Courtney Love: The Real Story (Simon and Schuster 1997)

By Poppy Z. Brite

 

Reviewed by Geneva World

It started with a meeting of seafood gumbo, a chatty tourist, long with a couch-hidden Poppy eyeshadow and ended with the first unbiased Courtney Love biography. Going on three years, the real story is finally catching up to fans and enemies as their new Love Bible, replacing Queen of Noise by Melissa Rossi and Come as You Are by Michael Azerrad.

Whether you hate her or love her, you'll find all the fodder you need to prove your case. A warning though, you may find yourself a great deal more sympathetic to this amazing woman. Through the book you will enter Love's life at conception, read through multiple homes and disappointments, adventure in foreign countries, movie parts, rock star rolls, widowhood and motherhood. You will close the book looking to be a bit more productive in your life.

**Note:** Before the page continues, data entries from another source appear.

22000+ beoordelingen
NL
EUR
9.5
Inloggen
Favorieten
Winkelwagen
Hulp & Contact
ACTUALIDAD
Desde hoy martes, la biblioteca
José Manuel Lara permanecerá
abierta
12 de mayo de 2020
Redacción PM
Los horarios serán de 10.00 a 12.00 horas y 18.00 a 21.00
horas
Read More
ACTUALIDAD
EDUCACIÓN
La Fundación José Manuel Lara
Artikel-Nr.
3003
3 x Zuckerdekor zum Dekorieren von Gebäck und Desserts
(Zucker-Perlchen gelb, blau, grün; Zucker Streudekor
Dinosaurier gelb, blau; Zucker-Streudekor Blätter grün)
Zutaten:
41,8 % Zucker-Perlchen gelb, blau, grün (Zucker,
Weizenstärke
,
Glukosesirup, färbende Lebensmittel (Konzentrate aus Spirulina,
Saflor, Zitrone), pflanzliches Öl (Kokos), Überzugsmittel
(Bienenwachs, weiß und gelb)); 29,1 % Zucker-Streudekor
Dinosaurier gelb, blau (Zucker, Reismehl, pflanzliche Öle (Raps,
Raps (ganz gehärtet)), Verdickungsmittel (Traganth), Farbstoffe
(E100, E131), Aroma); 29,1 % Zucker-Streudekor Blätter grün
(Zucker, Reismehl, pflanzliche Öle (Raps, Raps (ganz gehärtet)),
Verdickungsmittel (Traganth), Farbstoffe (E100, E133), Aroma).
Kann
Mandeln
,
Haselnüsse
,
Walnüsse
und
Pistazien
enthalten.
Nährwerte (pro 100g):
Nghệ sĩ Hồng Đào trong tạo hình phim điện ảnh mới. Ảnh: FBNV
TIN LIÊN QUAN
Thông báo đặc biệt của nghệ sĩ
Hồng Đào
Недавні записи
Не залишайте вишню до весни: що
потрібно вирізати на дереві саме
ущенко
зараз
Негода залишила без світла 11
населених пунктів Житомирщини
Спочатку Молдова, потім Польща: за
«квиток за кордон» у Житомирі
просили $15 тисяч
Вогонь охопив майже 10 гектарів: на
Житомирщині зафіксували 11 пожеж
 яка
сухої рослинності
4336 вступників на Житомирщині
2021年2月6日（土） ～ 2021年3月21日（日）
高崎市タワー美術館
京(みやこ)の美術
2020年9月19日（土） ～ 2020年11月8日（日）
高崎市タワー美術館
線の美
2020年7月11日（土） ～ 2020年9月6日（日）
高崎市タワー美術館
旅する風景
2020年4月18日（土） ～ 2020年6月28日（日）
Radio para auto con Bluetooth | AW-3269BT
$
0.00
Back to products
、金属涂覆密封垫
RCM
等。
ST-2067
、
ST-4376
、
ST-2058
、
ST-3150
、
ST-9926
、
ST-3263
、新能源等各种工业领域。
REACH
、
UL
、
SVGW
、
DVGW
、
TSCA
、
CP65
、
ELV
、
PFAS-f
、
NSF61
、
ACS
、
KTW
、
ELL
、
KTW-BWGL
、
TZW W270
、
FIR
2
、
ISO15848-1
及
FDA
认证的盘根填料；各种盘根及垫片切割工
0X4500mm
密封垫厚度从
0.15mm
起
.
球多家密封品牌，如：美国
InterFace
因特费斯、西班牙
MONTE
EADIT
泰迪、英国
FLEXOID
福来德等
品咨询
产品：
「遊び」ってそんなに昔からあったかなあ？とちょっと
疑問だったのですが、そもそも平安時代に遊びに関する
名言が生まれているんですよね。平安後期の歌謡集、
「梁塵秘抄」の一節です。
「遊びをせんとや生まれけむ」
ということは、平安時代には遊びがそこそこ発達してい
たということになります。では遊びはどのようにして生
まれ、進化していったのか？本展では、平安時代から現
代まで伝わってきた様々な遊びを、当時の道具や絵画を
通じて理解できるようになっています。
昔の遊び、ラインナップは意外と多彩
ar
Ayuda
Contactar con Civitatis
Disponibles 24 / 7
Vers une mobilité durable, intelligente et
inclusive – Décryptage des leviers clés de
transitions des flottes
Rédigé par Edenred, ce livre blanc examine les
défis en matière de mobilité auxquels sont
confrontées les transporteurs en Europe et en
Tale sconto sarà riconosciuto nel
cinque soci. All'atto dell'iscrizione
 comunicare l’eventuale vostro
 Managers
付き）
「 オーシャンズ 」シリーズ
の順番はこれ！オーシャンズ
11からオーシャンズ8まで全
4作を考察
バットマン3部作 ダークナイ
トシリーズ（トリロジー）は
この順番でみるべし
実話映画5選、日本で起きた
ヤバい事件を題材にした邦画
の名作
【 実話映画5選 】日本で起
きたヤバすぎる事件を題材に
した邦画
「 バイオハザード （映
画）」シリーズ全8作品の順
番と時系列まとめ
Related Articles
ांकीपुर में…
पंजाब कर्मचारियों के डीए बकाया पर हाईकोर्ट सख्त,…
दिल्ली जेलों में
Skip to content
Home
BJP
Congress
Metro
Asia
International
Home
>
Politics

The media has, in Brite's words, "[Had Courtney] dissected, analyzed and stitched back up again." The real story leaves out a typical timeline structure and opts to piece together a photo album of words (pictures included). With multiple of rich interviews with family, friends, lovers and foes, Brite help shows you the colorful human being Love is without being redundant. We all know about Courtney Love's hippie upbringing, youth homes, drug abuse, rock stardom and Kurt Cobain. We already know she liked to smear her lipstick and scream while now choosing to put on Versace and present movie awards. Most of us would still bet she'd run Mary Lou Lord down with her shoe if given the chance again. But with our useless talk and gossip, we forget she was just a girl who wrote poetry and wanted to be famous. She got there like no other and this is her story.